● DIRECTIONS FOR THIS TASK
Check the material that follows for the word "Left" and say how many lines contain it, with no other words.

************

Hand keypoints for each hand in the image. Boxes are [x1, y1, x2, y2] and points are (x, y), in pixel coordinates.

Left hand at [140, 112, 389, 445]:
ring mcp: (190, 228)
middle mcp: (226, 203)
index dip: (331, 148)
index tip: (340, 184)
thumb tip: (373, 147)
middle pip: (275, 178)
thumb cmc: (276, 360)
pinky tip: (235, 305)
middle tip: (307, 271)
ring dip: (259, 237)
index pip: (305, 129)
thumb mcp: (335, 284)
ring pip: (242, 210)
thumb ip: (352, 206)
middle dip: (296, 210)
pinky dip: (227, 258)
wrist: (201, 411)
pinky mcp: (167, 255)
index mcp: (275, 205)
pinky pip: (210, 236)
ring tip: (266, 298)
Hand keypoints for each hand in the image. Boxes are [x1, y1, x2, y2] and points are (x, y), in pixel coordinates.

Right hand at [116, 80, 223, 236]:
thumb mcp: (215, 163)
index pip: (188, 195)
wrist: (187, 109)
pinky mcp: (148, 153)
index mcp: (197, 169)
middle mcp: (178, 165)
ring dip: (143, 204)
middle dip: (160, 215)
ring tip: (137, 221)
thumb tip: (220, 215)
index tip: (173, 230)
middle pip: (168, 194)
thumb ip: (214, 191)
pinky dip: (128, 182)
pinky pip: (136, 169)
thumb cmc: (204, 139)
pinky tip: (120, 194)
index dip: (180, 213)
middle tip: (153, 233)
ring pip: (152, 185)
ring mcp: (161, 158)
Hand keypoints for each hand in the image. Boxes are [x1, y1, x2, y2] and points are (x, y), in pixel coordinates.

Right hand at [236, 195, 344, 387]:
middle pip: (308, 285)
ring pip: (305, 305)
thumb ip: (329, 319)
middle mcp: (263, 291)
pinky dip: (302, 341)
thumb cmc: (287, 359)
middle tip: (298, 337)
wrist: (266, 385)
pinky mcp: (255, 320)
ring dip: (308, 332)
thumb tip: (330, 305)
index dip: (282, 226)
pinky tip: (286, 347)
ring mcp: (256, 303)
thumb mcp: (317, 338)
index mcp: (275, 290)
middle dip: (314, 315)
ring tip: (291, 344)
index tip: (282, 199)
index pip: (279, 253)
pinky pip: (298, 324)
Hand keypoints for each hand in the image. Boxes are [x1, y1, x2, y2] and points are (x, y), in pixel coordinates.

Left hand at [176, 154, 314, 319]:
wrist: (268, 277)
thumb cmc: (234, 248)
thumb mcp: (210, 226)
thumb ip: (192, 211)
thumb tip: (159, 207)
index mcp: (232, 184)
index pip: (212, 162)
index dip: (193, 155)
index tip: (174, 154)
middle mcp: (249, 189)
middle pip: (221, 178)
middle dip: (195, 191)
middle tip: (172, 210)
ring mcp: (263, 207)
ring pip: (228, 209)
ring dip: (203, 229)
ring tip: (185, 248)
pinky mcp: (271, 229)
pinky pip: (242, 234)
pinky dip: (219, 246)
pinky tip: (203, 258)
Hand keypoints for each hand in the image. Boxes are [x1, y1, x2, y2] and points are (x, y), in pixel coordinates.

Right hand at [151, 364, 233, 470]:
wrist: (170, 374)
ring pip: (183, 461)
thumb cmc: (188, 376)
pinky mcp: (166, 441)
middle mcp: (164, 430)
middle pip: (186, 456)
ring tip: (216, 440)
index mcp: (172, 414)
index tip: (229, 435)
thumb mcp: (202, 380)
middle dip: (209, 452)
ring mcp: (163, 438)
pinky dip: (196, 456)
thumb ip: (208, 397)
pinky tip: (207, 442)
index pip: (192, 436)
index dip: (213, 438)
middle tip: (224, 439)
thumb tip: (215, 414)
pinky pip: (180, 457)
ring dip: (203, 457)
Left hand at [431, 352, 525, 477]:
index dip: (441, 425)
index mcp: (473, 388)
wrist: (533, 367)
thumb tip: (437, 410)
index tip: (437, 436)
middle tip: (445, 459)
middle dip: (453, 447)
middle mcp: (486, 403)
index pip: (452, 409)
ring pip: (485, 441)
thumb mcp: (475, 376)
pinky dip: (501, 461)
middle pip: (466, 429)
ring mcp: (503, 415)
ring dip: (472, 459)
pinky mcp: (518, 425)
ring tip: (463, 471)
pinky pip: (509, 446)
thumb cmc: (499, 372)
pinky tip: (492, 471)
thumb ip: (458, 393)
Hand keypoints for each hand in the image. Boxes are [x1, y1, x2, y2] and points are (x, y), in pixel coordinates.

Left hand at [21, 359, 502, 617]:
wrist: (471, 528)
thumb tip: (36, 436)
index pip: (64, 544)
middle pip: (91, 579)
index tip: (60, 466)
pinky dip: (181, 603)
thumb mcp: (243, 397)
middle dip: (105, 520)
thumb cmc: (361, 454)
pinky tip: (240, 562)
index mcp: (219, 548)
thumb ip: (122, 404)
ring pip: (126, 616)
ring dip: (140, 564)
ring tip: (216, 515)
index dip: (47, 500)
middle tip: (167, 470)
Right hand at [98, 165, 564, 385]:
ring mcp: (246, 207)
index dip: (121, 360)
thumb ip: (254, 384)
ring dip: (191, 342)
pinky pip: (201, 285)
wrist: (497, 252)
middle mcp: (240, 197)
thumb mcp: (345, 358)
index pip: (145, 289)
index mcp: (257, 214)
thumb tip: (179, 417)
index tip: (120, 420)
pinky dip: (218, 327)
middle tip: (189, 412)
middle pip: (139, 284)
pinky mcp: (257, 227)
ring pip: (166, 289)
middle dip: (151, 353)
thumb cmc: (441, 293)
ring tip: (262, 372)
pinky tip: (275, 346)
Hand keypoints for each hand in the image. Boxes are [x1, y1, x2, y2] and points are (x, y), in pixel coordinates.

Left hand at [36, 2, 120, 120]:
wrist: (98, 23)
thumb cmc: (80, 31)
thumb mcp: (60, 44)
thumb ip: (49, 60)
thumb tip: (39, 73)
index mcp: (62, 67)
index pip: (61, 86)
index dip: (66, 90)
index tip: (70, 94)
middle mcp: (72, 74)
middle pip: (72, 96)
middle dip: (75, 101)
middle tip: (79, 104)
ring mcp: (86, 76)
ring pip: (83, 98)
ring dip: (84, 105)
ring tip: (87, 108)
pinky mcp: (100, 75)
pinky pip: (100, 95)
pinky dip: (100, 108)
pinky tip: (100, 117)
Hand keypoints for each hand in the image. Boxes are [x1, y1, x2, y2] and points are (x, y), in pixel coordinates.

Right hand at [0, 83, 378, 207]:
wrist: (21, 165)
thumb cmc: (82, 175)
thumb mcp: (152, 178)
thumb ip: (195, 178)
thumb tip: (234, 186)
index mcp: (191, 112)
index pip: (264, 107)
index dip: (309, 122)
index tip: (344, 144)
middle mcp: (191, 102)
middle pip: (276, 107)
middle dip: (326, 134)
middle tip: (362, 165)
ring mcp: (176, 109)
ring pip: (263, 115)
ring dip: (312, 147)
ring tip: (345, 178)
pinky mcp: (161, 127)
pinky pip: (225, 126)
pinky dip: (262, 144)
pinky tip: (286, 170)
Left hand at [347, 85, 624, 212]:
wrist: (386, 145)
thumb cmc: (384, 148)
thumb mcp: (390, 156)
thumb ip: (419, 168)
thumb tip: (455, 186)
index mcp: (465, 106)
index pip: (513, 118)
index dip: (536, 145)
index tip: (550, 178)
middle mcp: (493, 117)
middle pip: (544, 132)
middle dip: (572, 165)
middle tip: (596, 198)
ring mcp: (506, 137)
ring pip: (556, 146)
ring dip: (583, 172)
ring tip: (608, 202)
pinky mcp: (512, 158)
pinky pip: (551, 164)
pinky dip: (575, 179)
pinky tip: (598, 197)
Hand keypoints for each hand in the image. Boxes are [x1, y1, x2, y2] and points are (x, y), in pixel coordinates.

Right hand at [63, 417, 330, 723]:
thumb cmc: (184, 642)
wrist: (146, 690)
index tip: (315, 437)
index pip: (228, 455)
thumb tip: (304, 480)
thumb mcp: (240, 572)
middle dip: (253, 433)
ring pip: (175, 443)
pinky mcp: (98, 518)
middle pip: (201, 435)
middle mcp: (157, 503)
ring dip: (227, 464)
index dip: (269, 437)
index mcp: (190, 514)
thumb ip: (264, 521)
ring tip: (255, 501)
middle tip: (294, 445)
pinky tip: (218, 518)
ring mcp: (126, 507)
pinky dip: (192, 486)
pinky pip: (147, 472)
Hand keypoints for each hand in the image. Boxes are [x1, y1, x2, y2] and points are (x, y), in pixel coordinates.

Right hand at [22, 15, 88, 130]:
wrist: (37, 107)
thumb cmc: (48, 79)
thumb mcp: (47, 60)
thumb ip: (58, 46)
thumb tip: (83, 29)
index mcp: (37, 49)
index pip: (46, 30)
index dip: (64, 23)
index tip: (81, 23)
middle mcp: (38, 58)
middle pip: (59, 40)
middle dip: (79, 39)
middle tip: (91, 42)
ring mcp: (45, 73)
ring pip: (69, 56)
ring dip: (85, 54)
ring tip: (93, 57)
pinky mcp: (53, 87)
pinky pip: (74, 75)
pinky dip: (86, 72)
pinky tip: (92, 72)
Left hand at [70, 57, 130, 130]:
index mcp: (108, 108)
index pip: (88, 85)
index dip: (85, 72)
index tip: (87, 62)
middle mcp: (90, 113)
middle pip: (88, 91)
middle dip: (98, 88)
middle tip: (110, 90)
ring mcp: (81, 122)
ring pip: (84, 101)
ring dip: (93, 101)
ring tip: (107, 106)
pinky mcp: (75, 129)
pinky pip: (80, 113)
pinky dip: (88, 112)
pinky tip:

************

● ANSWER AREA
7